The journal stores metadata operations before they are commited to other data structures. The default size depends on the file system size, but unless your file system is smaller than 128GB, the journal gets 262144 blocks, which usually translates to 1GB. In theory the larger the journal is, the faster the file system will operate on metadata (and on data, if the
data=journal setting is used), but on Storj workloads I don’t see much difference between 1GB and, let say, 128MB. Journal size can be set with
-J size=128M, and can be changed later with
tune2fs. I suspect it could be tuned down even more, but I haven’t tested it and, as the disk space gain would be very small, it’s probably not worth spending time doing so.

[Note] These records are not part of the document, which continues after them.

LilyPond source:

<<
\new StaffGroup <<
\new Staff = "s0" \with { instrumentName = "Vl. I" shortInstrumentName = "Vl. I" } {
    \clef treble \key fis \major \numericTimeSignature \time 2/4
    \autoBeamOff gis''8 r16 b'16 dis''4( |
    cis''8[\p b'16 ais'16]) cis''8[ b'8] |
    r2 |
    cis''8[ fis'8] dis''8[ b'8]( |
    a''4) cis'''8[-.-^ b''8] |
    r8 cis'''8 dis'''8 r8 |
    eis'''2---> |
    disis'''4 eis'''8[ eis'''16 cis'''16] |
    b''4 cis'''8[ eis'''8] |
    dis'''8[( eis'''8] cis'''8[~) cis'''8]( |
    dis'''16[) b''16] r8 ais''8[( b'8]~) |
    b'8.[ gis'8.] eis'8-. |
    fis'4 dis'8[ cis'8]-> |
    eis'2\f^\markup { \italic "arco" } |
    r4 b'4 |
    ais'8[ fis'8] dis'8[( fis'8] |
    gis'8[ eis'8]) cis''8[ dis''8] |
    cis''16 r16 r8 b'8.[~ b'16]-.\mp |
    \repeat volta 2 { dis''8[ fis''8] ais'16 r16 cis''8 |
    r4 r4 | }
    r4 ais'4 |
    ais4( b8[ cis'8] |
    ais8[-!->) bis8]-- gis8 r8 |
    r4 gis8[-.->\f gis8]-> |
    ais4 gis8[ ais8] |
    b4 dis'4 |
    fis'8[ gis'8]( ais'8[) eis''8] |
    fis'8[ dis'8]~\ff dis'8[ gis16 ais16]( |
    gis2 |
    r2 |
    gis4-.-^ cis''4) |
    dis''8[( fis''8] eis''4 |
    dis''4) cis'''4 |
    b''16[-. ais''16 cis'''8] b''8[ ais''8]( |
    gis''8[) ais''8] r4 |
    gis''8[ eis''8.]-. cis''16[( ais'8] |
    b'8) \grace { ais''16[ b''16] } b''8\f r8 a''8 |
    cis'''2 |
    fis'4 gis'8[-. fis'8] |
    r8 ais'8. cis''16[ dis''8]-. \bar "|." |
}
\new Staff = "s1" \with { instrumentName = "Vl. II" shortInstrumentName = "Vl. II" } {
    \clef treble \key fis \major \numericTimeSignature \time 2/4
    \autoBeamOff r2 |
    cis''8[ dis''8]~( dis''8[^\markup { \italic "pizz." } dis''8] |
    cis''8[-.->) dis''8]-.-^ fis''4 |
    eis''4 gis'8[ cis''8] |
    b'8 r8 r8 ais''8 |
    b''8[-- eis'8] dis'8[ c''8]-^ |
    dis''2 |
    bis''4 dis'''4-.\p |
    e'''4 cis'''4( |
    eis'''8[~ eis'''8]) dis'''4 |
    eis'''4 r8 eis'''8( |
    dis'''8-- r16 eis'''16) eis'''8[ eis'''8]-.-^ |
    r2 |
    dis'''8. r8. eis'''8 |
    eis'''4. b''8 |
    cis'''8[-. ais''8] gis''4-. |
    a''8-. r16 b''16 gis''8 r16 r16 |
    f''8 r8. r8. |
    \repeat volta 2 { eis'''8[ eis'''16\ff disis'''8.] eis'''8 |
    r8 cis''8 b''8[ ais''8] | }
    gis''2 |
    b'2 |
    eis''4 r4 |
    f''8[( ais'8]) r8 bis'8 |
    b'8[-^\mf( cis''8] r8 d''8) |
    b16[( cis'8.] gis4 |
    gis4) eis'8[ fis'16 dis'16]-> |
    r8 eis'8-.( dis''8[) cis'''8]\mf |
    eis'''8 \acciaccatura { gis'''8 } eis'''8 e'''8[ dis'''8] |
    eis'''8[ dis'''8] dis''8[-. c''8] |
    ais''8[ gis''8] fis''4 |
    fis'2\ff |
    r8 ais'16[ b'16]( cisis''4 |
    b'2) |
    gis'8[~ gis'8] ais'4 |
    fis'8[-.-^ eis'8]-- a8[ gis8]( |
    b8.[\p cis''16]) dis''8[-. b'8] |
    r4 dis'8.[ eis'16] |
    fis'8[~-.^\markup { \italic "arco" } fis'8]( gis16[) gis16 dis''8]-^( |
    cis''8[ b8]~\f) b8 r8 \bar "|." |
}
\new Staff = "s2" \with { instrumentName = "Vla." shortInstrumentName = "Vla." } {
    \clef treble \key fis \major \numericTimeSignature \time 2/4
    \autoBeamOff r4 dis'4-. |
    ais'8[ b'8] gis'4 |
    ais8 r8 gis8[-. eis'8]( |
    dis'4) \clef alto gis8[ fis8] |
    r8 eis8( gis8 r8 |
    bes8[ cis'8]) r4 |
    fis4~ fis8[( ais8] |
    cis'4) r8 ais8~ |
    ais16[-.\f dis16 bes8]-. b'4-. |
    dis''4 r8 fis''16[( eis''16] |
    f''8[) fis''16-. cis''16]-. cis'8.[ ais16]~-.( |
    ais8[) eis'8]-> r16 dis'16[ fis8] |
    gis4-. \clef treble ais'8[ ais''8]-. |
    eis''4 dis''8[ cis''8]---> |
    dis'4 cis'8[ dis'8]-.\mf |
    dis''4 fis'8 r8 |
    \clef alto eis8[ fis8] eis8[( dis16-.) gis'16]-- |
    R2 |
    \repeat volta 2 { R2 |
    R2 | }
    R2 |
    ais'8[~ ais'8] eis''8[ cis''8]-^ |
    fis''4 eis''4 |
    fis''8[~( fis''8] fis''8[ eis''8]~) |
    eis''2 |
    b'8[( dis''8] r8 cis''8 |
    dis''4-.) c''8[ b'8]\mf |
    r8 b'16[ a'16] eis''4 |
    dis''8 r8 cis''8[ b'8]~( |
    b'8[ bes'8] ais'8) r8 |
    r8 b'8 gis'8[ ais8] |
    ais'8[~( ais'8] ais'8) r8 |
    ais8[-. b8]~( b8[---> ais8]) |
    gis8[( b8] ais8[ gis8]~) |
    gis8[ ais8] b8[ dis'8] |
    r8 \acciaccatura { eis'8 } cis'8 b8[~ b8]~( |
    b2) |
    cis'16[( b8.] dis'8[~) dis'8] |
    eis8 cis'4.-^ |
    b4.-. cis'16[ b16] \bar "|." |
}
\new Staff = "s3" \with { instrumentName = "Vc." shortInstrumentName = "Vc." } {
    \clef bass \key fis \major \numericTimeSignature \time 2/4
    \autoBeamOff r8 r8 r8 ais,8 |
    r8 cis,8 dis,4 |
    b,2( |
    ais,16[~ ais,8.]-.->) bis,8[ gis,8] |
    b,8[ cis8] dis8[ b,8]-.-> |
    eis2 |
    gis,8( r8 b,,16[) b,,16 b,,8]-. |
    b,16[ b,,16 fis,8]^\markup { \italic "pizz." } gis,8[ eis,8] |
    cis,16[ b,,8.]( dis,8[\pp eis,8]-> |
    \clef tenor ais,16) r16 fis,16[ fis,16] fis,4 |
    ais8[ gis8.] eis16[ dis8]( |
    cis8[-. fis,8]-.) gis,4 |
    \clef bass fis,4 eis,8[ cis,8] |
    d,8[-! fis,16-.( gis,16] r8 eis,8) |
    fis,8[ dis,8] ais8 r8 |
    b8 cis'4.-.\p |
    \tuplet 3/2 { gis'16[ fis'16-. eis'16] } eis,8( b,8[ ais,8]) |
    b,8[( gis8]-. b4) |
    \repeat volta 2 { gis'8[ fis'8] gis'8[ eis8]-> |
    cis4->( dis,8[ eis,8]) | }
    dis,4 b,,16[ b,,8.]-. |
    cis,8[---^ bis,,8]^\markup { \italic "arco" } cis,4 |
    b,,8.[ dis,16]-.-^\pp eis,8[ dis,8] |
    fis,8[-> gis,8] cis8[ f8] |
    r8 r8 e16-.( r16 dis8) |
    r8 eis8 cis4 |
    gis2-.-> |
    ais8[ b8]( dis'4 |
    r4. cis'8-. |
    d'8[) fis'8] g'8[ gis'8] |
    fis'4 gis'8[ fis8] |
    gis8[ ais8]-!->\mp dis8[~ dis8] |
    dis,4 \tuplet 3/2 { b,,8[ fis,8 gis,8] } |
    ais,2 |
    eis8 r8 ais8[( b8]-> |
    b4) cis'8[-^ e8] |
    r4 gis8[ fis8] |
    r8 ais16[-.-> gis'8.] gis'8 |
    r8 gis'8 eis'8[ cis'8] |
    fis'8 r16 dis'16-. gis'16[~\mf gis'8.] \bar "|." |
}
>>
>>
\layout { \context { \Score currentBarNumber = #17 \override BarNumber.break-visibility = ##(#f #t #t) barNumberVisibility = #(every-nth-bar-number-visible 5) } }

There has to be one inode for each file or directory. However, ext4 requires to allocate the disk space for them upfront. Hence there’s often a lot of disk space set aside only for inodes, never to be used for storing data. To set the amount of disk space used for inodes, the user decides on the ratio of disk space to inodes at the file system creation time. Then this ratio is maintained over the whole lifetime of the file system (e.g. when you grow the file system, new inodes are also preallocated, and when you shrink it, the amount of disk space for inodes is also reduced), with no ability to change this ratio. The default is one inode per 16kB. There has to be enough inodes for each file and directory that will exist, so we cannot just arbitrarily set this ratio to some very high amount. Currently the average size of a Storj file seems to be around 800kB, so to account for some risk of suddenly having a large number of small files being uploaded (despite the per-segment fee), I think 64kB is still quite safe. You can set this ratio by passing
-i 65536 to
A superblock is the most critical piece of information within the file system, as without it, you can’t figure out where the files are. As such, ext4 stores multiple copies of the superblock. It used to be that there was one copy per each 128MB of disk space, but with modern disk sizes this results in thousands of copies. The
-O sparse_super2 option changes this to just two backup copies. The trade-off is that you can no longer resize the file system without unmounting it.
All of the above together resulted in having around 1.5% of disk space freed for storing data without disrupting operation of my nodes. So, to summarize: if you plan to have a separate file system just for a storage node, create your file system with
mke2fs -t ext4 -m 0 -i 65536 -I 128 -J size=128 -O sparse_super2.